Detailed Analysis
A Reddit user has successfully developed a fully playable turn-based RPG titled *Teotlan: Land of Gods* using Claude as a collaborative coding partner, publishing the completed game directly through Claude's public artifacts feature. The game draws on Mesoamerican and Aztec mythology, casting players as deities navigating nine layers of Mictlan, the Aztec underworld, with roguelite progression mechanics, 12 playable gods, and systems for capturing, sacrificing, and summoning units. The developer reached the finished product through more than 170 iterative versions, a figure that underscores both the complexity of the undertaking and the sustained back-and-forth dialogue required to produce a coherent, bug-free experience through AI-assisted development.
The developer's methodology reveals a deliberate, structured approach to AI-assisted coding that stands in contrast to more spontaneous "vibe-coding" workflows. By front-loading a formal design document and locking down game logic before any code was written, the developer gave Claude a consistent reference framework, which served the dual purpose of grounding Claude's outputs and providing a benchmark against which hallucinations or logical inconsistencies could be identified and corrected. This disciplined process — write spec, generate build, playtest exhaustively, document findings, iterate — effectively treats Claude less as an autonomous developer and more as a highly capable executor operating within human-defined constraints. The developer's explicit note that a prior attempt on ChatGPT failed suggests that the particular qualities of Claude's code generation or instruction-following made a meaningful practical difference in this use case.
The publication of the game via Claude's public artifacts system is itself a notable detail. Claude's artifacts feature allows users to share interactive, self-contained outputs — including functional web-based applications and games — directly through a Claude-hosted URL without requiring external hosting infrastructure. For individual developers without deep deployment expertise, this significantly lowers the barrier between creation and distribution, collapsing what would traditionally be a multi-stage release process into a single shareable link. The fact that a feature-complete RPG with turn-based combat, multiple character classes, roguelite progression, and unlockable content can be hosted and played through this mechanism illustrates how far the capabilities of in-context AI tools have extended into domains previously requiring specialized teams.

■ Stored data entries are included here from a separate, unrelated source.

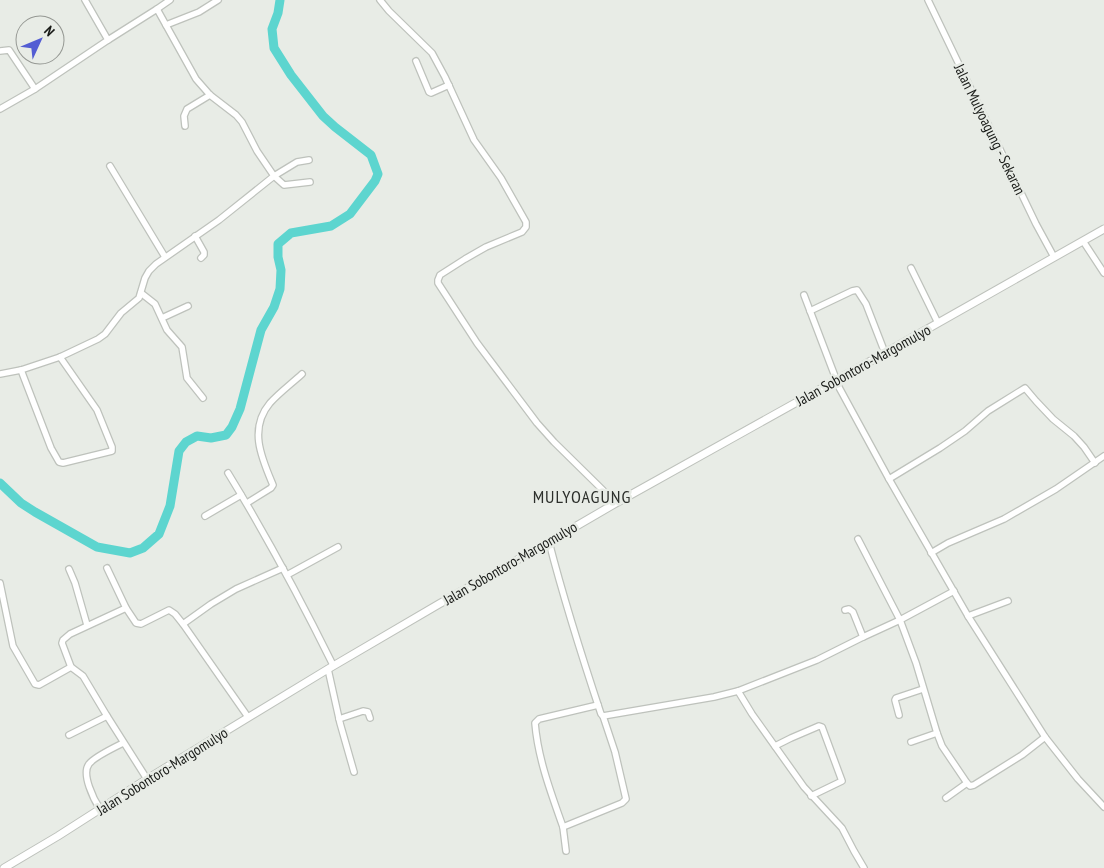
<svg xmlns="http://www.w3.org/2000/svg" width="1104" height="868" font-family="'PT Sans Narrow',sans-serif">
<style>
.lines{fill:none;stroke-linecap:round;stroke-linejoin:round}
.river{stroke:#5dd5cf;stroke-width:9}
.minor-casing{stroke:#bec2bc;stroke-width:8}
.tertiary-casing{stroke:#bec2bc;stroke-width:9}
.minor{stroke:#fff;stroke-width:5.5}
.tertiary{stroke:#fff;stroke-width:7}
.labels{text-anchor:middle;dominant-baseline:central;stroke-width:5;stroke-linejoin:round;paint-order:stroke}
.street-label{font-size:15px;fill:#181a17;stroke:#e8ece6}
.quarter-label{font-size:18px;letter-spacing:1px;fill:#2c2f2b;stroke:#e8ece6}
</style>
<rect width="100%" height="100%" fill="#e8ece6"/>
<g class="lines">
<path class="river" d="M0,483L21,503L35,512L97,547L130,553L143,548L159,534L170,506L179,451L186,442L197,436L211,438L226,435L232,427L240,409L261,330L274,307L280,289L281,270L278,257V244L291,233L331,226L350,214L375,181L378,174L371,155L335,127L323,116L291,75L274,48L272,29L278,13L280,0"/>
<g class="minor-casing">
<g id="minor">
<path d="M380,0L389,11L432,53L445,77L474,140L501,178L526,222V227L522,232L486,247L465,259L440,275L438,280V283L477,343L537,423L554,442L616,503"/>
<path d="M928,0L1036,224L1054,257"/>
<path d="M157,9L170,0"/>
<path d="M166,25L199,12L218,0"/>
<path d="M0,51L9,50L35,89"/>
<path d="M416,61L429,92L431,93L449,85"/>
<path d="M0,109L35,89L108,40L85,0"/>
<path d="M185,126L184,116L187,109L210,95"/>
<path d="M309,160L297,162L274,176L284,185L310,182"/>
<path d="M110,166L165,257"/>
<path d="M195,236L204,252V255L201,258"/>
<path d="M1083,241L1104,273"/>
<path d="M911,268L938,323"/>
<path d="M141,293L155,304L167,330L182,347L187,378L203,398"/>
<path d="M804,295L836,379"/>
<path d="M810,311L852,291L857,290L866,304L885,353"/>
<path d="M162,318L188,306"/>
<path d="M21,370L51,448L59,462L63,463L112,451V447L97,410L60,357"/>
<path d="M0,374L21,370L60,357L98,339L105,334L121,313L139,298L145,278L149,271L156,264L219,220L274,176L257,151L242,122L236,115L210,95L196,79L157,9L108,40"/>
<path d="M835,380L889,479L968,616L1045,737L1078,779L1104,807"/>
<path d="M228,473C266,535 301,600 333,665"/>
<path d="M889,479L940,448L965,431L988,411L1025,388L1036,401L1053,419L1074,436L1084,447L1095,463"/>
<path d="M247,503L271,488L273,485C262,459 248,429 270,403C279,393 291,384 302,374"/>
<path d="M205,516L241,495"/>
<path d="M858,539L900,620L916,663L937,733L942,746L967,783L970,786L974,785L1022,755L1045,737"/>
<path d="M549,542C564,600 582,657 601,714L603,716L714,697L738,691L817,660L863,637L900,620L954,591"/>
<path d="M931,553L948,543L1004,519L1056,489L1104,456"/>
<path d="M107,568L126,608L136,623L141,624L169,610L175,614L183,624L248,717"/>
<path d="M69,569L75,583L87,625"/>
<path d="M287,575L338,547"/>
<path d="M0,583L13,646L35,684L39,685L71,667"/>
<path d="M126,608L70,634L63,640L62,643L71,667L83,676L107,716L147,779"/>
<path d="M845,610L849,609L853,612L863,637"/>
<path d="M968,616L1008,601"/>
<path d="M183,624L211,604L236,589L283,568"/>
<path d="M328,669L340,723L354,772"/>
<path d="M738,691L752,714L804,787L842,828L854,851L864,868"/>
<path d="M598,705L539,719L535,723C538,759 551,793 563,827L622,803L626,799L615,752L603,716"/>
<path d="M899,715L895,700L896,698L923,689"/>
<path d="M339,719L363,711L368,712L370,718"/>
<path d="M69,735L107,716"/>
<path d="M911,742L937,733"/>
<path d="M775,746L791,738L819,726L822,727L842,781L811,796"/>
<path d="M946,798L967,783"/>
<path d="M100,809C94,800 81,774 89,764C94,757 115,747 123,743"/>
<path d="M563,827L566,851"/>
</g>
</g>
<g class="tertiary-casing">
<path id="tertiary" d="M4,868L58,836L147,779L328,669L439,604L549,542L616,503L885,353L1104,229"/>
</g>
<use href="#minor" class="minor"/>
<use href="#tertiary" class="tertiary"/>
</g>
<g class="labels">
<g class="street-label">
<text transform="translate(990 129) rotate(64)">Jalan Mulyoagung - Sekaran</text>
<text transform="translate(863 365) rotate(-29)">Jalan Sobontoro-Margomulyo</text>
<text transform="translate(510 563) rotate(-30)">Jalan Sobontoro-Margomulyo</text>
<text transform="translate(162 771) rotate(-32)">Jalan Sobontoro-Margomulyo</text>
</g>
<g class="quarter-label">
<text x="582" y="496">MULYOAGUNG</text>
</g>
</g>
<g transform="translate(40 40) rotate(46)"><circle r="24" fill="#e8ece6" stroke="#959893"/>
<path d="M0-4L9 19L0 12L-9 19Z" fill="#535dd3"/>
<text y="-8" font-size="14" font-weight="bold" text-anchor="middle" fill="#181a17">N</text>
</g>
</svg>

This project sits within a broader and rapidly accelerating trend of non-professional developers using large language models to build software that would historically have demanded years of programming expertise. The roguelite and RPG genres, while beloved, are mechanically demanding — requiring state management, combat resolution logic, branching progression systems, and UI coherence — making this a more technically ambitious example of AI-assisted development than typical demonstrations. The 170-version iteration count also speaks to a broader truth about this development paradigm: the process remains highly iterative and human-supervised, with AI accelerating execution rather than replacing the design intelligence, creative vision, or quality assurance judgment of the human collaborator. As tools like Claude continue to improve and artifacts-style deployment becomes more sophisticated, this kind of solo-developed, mythology-rich interactive experience may become increasingly representative of what individual creators can produce outside traditional studio structures.